Keypoint coordinate data
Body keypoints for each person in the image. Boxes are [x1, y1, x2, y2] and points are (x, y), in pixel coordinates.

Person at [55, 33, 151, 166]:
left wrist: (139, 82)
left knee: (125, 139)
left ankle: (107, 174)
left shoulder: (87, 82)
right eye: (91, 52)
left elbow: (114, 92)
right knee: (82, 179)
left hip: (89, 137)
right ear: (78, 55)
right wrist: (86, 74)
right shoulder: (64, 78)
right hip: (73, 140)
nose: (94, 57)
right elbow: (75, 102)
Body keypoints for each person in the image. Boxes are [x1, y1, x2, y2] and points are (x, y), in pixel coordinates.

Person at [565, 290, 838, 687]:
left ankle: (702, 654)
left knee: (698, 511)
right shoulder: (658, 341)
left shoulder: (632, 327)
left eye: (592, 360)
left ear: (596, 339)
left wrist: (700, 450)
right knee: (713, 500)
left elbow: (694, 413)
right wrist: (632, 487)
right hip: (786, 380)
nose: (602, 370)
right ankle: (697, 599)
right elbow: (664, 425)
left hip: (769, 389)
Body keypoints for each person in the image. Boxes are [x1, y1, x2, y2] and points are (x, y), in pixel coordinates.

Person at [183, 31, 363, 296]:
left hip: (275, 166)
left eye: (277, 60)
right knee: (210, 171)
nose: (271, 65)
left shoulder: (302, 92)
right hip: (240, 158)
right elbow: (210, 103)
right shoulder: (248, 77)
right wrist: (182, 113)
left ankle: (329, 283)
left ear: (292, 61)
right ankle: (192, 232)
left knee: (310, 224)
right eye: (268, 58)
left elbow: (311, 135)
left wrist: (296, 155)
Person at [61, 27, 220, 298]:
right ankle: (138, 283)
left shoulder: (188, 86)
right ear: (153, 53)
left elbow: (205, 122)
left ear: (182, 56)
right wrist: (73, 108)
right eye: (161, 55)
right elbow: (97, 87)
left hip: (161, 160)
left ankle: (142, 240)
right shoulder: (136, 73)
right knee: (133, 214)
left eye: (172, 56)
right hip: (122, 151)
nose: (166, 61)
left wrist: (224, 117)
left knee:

— WORK TO COMPLETE —
The records must each be output verbatim, with nothing left out.

— RESULT OF THIS EXERCISE —
Body keypoints for each person in the image. Boxes are [x1, y1, x2, y2] and points are (x, y), in pixel coordinates.

Person at [55, 33, 151, 166]:
left wrist: (139, 82)
left knee: (125, 139)
left ankle: (107, 174)
left shoulder: (87, 82)
right eye: (91, 52)
left elbow: (114, 92)
right knee: (82, 179)
left hip: (89, 137)
right ear: (78, 55)
right wrist: (86, 74)
right shoulder: (64, 78)
right hip: (73, 140)
nose: (94, 57)
right elbow: (75, 102)
Body keypoints for each person in the image. Boxes are [x1, y1, x2, y2] and points are (x, y), in pixel coordinates.

Person at [565, 290, 838, 687]:
left ankle: (702, 654)
left knee: (698, 511)
right shoulder: (658, 341)
left shoulder: (632, 327)
left eye: (592, 360)
left ear: (596, 339)
left wrist: (700, 450)
right knee: (713, 500)
left elbow: (694, 413)
right wrist: (632, 487)
right hip: (786, 380)
nose: (602, 370)
right ankle: (697, 599)
right elbow: (664, 425)
left hip: (769, 389)
Body keypoints for each person in the image. Boxes are [x1, y1, x2, y2] and points are (x, y), in pixel coordinates.

Person at [183, 31, 363, 296]:
left hip: (275, 166)
left eye: (277, 60)
right knee: (210, 171)
nose: (271, 65)
left shoulder: (302, 92)
right hip: (240, 158)
right elbow: (210, 103)
right shoulder: (248, 77)
right wrist: (182, 113)
left ankle: (329, 283)
left ear: (292, 61)
right ankle: (192, 232)
left knee: (310, 224)
right eye: (268, 58)
left elbow: (311, 135)
left wrist: (296, 155)
Person at [61, 27, 220, 298]:
right ankle: (138, 283)
left shoulder: (188, 86)
right ear: (153, 53)
left elbow: (205, 122)
left ear: (182, 56)
right wrist: (73, 108)
right eye: (161, 55)
right elbow: (97, 87)
left hip: (161, 160)
left ankle: (142, 240)
right shoulder: (136, 73)
right knee: (133, 214)
left eye: (172, 56)
right hip: (122, 151)
nose: (166, 61)
left wrist: (224, 117)
left knee:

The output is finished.